Alpha Ursae Majoris – Star Facts
Alpha Ursae Majoris has a traditional name, Dubhe, which is derived from Arabic (Dubb) meaning ‘the bear’. This star can be found in the constellation of Ursa Major and is located on the top tip of the Big Dipper’s bowl. It has four times the mass of the Sun and 16 times its diameter. It is also considered a spectroscopic binary.
Dubhe (Alpha Ursae Majoris) is located approximately 123 light-years from Earth in the constellation of Ursa Major. It is the 3rd largest constellation in the heavens and is most notable for being the home to the Big Dipper. It also contains several Messiers and two meteor showers (Alpha Ursa Majorids and Leonids-Ursids).
Alpha Ursae Majoris can be seen in its home constellation located in the second quadrant of the northern hemisphere, specifically between latitudes of +90 and -30 degrees. One of the great things about this star is it can be viewed by the naked eye and is the star located on the top tip of the Big Dipper’s bowl. Plus, Dubhe is actually the northern of the “pointer” stars to Polaris (the North Star).

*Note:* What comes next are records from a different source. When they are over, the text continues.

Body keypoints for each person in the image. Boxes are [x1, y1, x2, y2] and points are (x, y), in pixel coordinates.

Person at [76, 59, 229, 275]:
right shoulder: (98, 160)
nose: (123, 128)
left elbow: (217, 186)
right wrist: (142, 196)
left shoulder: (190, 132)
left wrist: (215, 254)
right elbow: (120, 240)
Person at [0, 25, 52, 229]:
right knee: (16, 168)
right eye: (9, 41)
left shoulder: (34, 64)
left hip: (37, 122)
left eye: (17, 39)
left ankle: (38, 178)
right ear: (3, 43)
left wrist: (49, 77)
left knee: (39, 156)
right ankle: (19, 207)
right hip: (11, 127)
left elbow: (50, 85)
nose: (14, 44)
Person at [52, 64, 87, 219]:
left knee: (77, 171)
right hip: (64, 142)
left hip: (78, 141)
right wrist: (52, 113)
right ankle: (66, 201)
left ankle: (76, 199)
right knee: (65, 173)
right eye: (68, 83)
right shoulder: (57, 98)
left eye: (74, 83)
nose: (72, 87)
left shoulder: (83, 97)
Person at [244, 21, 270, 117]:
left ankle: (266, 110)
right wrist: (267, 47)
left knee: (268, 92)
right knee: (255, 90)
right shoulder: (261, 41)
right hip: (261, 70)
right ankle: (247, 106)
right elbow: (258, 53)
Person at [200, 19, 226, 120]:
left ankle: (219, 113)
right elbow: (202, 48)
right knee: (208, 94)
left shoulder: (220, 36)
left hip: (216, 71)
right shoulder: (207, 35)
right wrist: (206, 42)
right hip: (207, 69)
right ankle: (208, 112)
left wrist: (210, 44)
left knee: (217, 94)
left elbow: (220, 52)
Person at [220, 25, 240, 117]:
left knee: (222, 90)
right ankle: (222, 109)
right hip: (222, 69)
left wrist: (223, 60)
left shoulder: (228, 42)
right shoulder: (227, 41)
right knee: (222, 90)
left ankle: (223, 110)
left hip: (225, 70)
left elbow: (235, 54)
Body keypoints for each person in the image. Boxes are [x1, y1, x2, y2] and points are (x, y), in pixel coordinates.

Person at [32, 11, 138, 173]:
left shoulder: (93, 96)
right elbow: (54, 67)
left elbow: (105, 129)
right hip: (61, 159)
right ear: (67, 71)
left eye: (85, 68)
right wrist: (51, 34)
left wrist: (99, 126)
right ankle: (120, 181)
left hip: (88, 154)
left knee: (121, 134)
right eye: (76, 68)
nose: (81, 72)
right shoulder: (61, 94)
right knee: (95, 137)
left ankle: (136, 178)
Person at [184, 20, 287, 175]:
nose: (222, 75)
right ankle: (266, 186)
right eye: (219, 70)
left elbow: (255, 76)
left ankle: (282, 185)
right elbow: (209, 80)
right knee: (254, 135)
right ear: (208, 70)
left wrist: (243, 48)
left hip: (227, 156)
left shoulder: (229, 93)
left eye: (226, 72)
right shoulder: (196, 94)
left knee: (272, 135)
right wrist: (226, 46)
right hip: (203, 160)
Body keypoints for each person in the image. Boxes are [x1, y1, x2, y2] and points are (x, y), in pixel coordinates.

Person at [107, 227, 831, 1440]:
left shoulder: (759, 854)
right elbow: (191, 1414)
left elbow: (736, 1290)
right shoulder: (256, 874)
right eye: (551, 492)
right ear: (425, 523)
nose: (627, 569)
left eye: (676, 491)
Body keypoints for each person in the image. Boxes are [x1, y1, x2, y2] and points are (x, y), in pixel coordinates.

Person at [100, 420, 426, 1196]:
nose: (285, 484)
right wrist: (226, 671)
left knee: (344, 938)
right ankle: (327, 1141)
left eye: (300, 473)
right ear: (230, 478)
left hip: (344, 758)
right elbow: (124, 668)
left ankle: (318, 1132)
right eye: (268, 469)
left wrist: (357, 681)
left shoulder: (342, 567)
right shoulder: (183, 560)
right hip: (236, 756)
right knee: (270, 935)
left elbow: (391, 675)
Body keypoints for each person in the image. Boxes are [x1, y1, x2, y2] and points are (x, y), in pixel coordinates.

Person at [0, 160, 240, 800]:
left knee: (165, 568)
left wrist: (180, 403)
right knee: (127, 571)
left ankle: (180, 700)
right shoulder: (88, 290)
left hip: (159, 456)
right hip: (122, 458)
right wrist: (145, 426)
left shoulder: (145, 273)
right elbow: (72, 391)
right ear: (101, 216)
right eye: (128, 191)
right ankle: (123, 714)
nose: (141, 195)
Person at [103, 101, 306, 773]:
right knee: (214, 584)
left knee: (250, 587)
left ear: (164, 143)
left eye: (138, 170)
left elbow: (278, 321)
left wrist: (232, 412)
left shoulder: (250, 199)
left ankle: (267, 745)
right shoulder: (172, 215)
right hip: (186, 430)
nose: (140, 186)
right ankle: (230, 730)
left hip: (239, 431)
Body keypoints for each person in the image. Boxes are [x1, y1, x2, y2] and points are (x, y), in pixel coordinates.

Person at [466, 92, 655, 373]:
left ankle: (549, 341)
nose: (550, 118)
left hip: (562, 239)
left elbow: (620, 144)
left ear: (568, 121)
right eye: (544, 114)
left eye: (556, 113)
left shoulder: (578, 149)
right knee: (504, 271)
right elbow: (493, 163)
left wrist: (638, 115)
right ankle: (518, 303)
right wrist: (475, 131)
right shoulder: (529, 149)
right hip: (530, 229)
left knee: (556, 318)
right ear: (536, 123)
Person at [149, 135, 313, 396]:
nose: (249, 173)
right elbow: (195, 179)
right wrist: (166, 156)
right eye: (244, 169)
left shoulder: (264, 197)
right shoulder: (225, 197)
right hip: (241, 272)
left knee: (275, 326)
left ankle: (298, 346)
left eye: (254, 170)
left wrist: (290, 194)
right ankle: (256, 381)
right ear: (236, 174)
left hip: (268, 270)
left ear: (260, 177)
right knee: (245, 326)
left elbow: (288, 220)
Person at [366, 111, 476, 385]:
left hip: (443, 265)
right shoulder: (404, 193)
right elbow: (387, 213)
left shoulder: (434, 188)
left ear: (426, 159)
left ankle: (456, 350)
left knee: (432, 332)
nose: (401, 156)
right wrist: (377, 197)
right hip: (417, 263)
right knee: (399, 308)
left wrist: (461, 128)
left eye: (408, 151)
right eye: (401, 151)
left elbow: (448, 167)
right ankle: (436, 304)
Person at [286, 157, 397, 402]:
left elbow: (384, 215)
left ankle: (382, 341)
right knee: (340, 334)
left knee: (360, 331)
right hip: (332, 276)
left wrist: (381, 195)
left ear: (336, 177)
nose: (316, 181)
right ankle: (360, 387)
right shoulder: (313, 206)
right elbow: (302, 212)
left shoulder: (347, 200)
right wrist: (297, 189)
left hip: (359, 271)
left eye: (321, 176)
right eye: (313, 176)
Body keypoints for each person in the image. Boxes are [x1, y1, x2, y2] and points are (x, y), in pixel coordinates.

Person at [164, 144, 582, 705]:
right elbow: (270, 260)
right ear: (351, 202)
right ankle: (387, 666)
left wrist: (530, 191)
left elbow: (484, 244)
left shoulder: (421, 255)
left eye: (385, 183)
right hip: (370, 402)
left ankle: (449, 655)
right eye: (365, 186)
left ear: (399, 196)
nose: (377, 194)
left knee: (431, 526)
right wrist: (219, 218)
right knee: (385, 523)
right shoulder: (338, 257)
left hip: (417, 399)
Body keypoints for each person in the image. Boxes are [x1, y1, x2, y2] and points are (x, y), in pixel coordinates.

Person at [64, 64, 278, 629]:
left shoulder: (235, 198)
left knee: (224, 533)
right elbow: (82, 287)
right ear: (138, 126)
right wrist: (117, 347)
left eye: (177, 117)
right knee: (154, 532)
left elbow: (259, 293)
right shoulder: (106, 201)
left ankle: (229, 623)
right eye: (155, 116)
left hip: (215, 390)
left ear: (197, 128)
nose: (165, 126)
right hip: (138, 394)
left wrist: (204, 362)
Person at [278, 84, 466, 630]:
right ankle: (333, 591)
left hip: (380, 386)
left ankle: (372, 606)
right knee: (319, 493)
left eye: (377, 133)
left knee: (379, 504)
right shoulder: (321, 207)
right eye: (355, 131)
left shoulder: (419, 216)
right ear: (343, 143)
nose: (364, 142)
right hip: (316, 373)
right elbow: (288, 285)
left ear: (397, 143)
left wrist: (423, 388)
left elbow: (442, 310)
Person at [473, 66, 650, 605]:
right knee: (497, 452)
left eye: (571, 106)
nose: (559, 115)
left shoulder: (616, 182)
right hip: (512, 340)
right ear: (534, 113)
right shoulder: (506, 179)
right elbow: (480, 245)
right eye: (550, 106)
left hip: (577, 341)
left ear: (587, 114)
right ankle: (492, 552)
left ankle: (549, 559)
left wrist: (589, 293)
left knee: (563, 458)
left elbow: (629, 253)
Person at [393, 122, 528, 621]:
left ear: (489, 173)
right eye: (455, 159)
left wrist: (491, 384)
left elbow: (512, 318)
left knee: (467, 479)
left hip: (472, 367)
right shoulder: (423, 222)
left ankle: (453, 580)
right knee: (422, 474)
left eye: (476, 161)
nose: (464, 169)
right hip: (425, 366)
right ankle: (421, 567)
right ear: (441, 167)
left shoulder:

View Alpha Ursae Majoris in 3D!
Star Characteristics and Features
Dubhe is a giant star that has burned through the hydrogen at its core and has now evolved away from the main sequence. It has four times the mass of the Sun and 16 times its diameter. It is also considered a spectroscopic binary. The companion is classified as a main sequence star with a stellar classification of K0V. It completes an orbit around the primary every 44.4 years and is estimated to be about 1.7 times the mass of the Sun and 1.3 times it diameter. In addition, there is also another binary system with an F-type star making Dubhe a four-star system.
Brightness of the Star
This star is the second brightest in its home constellation with 300 times the luminosity of the Sun. Alpha Ursae Majoris has an apparent visual magnitude of 1.79. In addition, this star is burning at an effective temperature of 4,500 Kelvins (7,640 degrees Fahrenheit or 4,282 degrees Celsius) which is what gives it that orange color.
History and Mythology
Although, there is no mythology specifically associated with Alpha Ursae Majoris, the constellation is one of the oldest and most culturally significant. It has been referenced in the Bible, Homer and a vast number of tales, legends and stories. Hindus believe the seven brightest stars of Ursa Major represent the Seven Sages, while some Native culture believe the bowl of the Big Dipper is the bear and the handle are the hunters chasing it.
Alpha Ursae Majoris / Dubhe is not just another twinkling celestial object, it has some cold hard facts and true significance. So if you have a chance to view this star of “the Big Dipper’s bowl” in the night sky be sure to check it out.